Liability of the surety continuing guarantee contract

Surety’s credit policy is provided under Section 128 of the Indian Contract Act, 1972 which stipulates Surety’s debt is collectively and of the Principal Debtor unless otherwise provided by another contract. Surety continues to be responsible for the functions assigned to the Lender to the Principal Borrower. Surety is responsible for any amount that may be generated from periodic transactions or transactions between the Supplier and the principal Credit. Surety is out of debt when he returns his guarantee. Surety Debt follows the contract and as a result, if the principal debtor is not liable, the security will also not be liable.

Different modes of revocation continuing guarantee contract

By giving a Notice – when the work is done and in progress, the Surety liability in respect of that particular work cannot be cancelled or cancelled. Only future transactions are valid. Guarantee cannot withdraw / cancel its liability only by giving notice. If the warranty contract sets out the clause for a period of time required to be met before the contract can be cancelled or cancel, then Strongly may be able to avoid liabilities.

See also  Type's Of Cheque's

In the case of Offord v. Davies, the guarantee had ensured that debts would be paid that would be reduced by the Credit Provider. It was supposed to be done for a period of 1 year up to $ 600. The lender continued to reduce the debt even if Surety had cancelled his guarantee before any loan was issued, the Borrower failed to pay the debts. “There was a guarantee that the collateral would not be liable for the debts that were deducted after withdrawing the guarantee.”

On death of the Surety – the ongoing warranty contract ends with the death of Surety. It automatically tries for future transactions. However, Surety’s heirs can be held accountable for those acts committed before his death. If there is any agreement in a particular contract that guarantees that in the death of Surety, his property or legal representatives or heirs or attorneys may be prosecuted and liable for any debt or violation committed, it shall be a contract contrary to the definition of Section 131 of the Indian Contract Act, 1972, and guarantee it was not returned even after Surety’s death.

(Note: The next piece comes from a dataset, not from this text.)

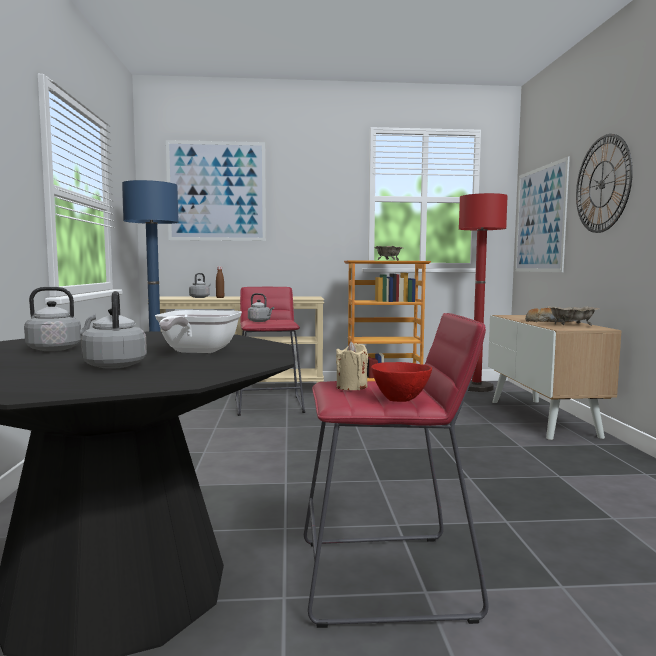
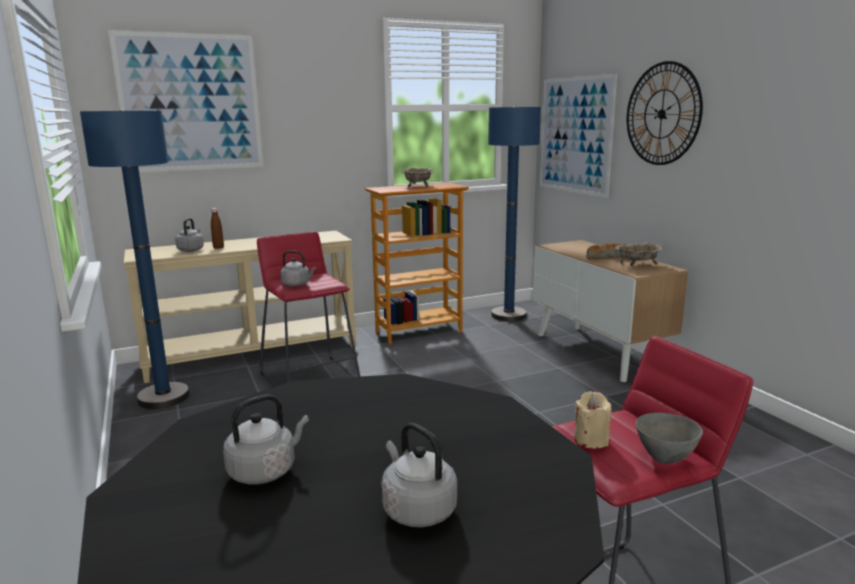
camera: 20 degrees left, 10 degrees up
frying pan [155,310,242,353] -> none
red bowl [371,362,432,402] -> grey bowl [636,413,703,464]
red floor lamp [459,193,508,392] -> blue floor lamp [488,106,541,321]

In Durga Priya Chowdhury v. Durga Pada Roy, Surety provided proof of collection and payment of Zamitorari Creditor rent by Principal Debtor. The amount of Rs. 600 and the consideration of the appointment of the principal Debtor as an agent was explained. Later, with the death of Surety, the Principal debtor failed and the creditor sued him and the defendants’ lawyers. Proponents of her case have been working to make the actual transcript of this statement available online. “The guarantees of the guarantee mean that the heirs and representatives of Surety will be bound and bound in terms of the guarantee in the same manner as the security for which they were bound. Educated judges said the guarantee was not revoked even after the death of Surety and his heirs. ”

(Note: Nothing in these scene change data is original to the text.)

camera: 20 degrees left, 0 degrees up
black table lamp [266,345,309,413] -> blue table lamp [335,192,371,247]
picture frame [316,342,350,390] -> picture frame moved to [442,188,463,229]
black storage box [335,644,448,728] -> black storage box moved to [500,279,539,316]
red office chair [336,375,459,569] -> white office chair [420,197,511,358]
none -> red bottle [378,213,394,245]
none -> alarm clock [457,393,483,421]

See also  Powers and functions of president of India

Changes made in the terms and conditions of the contract without Surety’s Consent

a continuous guarantee contract is terminated if there is a change and amendment made in terms of the terms and conditions of the contract between the Principal Debtor and the Debtor without the consent of the Guarantee. Surety is exempt from his debt for further transaction of a separate transaction made.

In the case of Bishwanath Agarwal vs. State Bank of India, Surety has made an ongoing guarantee of up to Rs 2,50,000 to obtain the loan amount and interest paid by the Principal Loan to the lender from time to time. The debtor fails to repay the loan and the overdraft is made in excess of that limit on the same loan account without Surety’s consent. “Surety was charged with up to Rs 2,50,000 and was not liable for any excess over the amount disbursed by the bank to the Borrower without bail.